His arrival at the airport was received by YBhg Dato’ Ir. Mohd Noor Yaacob, Director of PWD Johor, Ir. Anton Sebastian, Construction Director of JKR for GSB Project, YBhg Dato Yahya A. Jalil, Managing Director of Gerbang Perdana Sdn Bhd (GPSB), YB Dato’ K.S. Balakrishnan, Chairman, MIC Johor State and YB Datuk Krishnasamy a/l Shiman, ADUN Johor (Tenggaroh).












On arrival at JB Office, YB Dato’ Seri was greeted by Tn. Hj. Azahar Abdul Aziz, Finance Director of Gerbang Perdana Sdn Bhd (GPSB), Tn Hj Rostam Razali, Operations Director of GPSB and representatives of PWD and staff of GPSB.



















His visit commenced at 11.20a.m. with a GSB Project Progress briefing and visual presentation by Ir. Anton Sebastian. The one-hour presentation included current work progress, a 4D visual scheduling model of the entire GSB project and Q&A session.

Subsequently, YB Dato’ Seri attended a 20 minutes press conference whereby YB Dato’ Seri expressed the need to have an alternative design of a bridge on Malaysian side of the causeway if talks between Malaysia and Singapore fail. GPSB and PWD were given until May 3 to submit the alternative design of the bridge.

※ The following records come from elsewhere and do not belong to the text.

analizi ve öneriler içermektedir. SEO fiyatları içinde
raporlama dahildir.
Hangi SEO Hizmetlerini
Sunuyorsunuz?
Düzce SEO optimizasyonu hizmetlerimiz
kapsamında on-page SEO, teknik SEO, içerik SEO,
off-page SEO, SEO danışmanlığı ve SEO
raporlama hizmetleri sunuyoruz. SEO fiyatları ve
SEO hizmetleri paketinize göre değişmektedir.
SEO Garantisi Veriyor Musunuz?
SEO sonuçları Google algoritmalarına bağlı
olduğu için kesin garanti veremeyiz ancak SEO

Before ending the visit, YB Dato’ Seri and his entourage proceeded to the exhibition hall where they viewed the project model of GSB. Later, all guests bid their farewell at 1.00 p.m.


----------



## nazrey (Sep 12, 2003)




----------



## Urban Dave (Apr 18, 2004)

Nice! But I would be better with some high rises over there!


----------



## gurukool (Apr 20, 2005)

is there some watch tower or something just behind the abutments of the bridge ?


----------



## Jasonhouse (Jul 27, 2002)

This is not a highrise project, and belongs in the transportation forum.


----------